→ **Quoted passage**
-.-.-

ON Wednesday I attended the presentation of a report by Professor Vanus James that examined the foreign exchange policy, and what is most appropriate. The study was initiated by Edward Seaga, and is a very good piece of work that seeks to bring some conclusion to the recent dialogue about which exchange rate regime is best for Jamaica.

The study concluded that the best regime is a managed floating rate, which is an argument that was put forward by myself and others, in the face of the opposing argument for a pegged, or fixed, regime. Mr Seaga and his team must be commended for this work, which is what we should expect to come from academic institutions, he being also the Chancellor of the University of Technology.

It is important for us to understand why a managed floating rate is best for Jamaica, as opposed to, say , an unmanaged floating rate. The fact is that the exchange rate is very significant in Jamaica, where approximately 70 per cent of our consumption is imported, and we have always had a significant balance of payments (BOP) deficit. Left unmanaged, the exchange rate would depreciate at a much faster rate, resulting in significant hardships for the consumer and businesses, as long as our BOP deficit remains a challenge.

-.-.-

→ **Information provided**
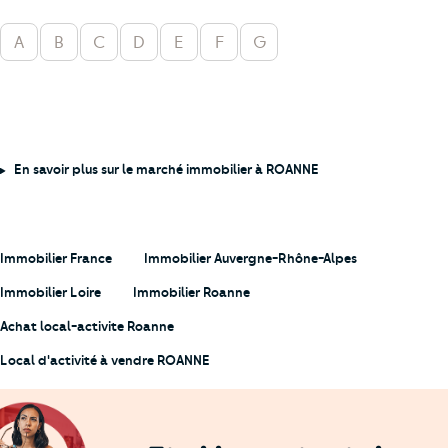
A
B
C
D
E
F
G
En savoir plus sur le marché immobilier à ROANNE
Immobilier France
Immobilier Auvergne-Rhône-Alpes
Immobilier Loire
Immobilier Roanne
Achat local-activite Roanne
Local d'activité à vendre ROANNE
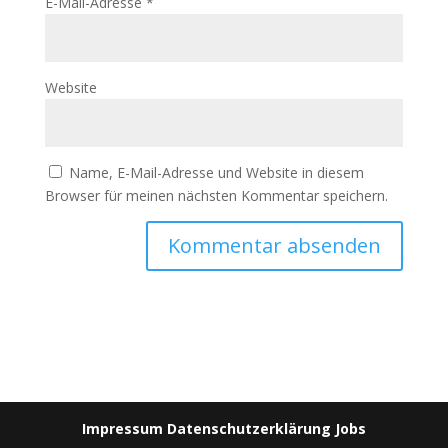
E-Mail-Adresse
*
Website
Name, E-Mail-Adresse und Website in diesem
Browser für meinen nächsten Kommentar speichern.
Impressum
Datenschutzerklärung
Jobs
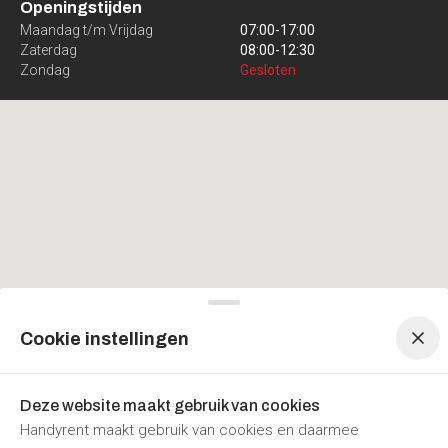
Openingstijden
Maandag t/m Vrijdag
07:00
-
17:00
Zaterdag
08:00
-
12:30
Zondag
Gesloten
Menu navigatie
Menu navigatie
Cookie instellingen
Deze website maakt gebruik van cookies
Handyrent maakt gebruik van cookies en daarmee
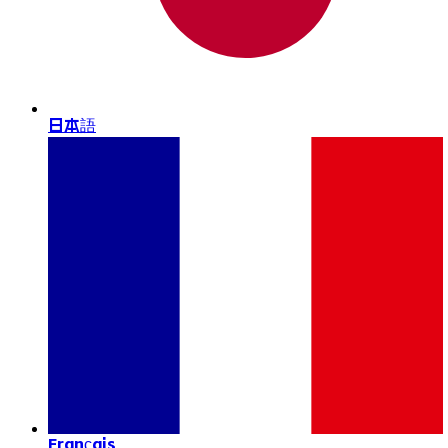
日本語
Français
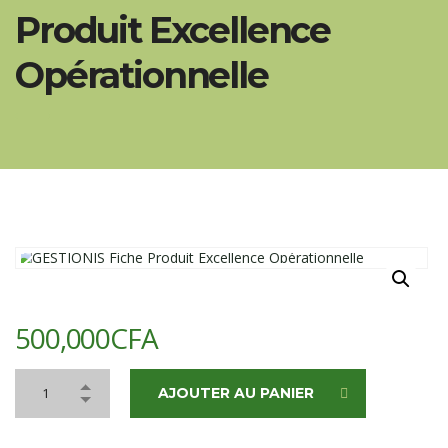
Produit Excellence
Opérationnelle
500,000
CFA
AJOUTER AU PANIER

-.-.-

→ **Tasks to carry out**
[1] Identify every line in the listing that contains the string "Mail" and copy each of those lines. Case counts.
[2] Extend the commentary on Jamaica's exchange rate policy with the passage that would come after its final sentence.

→ **Per-task answers**
[1]
E-Mail-Adresse
Name, E-Mail-Adresse und Website in diesem

[2]
For those who say that the exchange rate should be left to find its true level, the fact is that the true level approaches infinity, if left unmanaged, as a result of our continuing BOP deficits. Therefore, it is necessary for us to manage our exchange rate, as long as we are unable to resolve our BOP problem. This means that the NIR and monetary policy will continue to be critical tools, and why we cannot fix the exchange rate. The result of doing so would be social challenges.

It follows, therefore, that if we are to resolve our long- term exchange rate problem, thereby causing a rise in income levels, relative to cost of living, then we must address the problem of the BOP. Resolution of the BOP issue means earning more foreign exchange than we spend, or at the very least, enough to cover our expenditure.

Some say to do so, what we need to do is live within our means, and what should be done is to reduce our imports to the level of what our foreign exchange earnings can support. This is a very simplistic argument that is based more on theory than practical application. In other words, if you need to spend $100 just to survive, and you earn $50, then it is practical to say that you can reduce your spend to bring your expenditure in line, if doing so means you are not able to survive.

Similarly, Jamaica’s imports are 35 per cent fuel and 10 per cent food. And both are greater than our exports. So reducing our imports to match our exports will lead to food shortages, resulting in higher prices, and also reduced production, as there will be electricity and/or transport disruptions.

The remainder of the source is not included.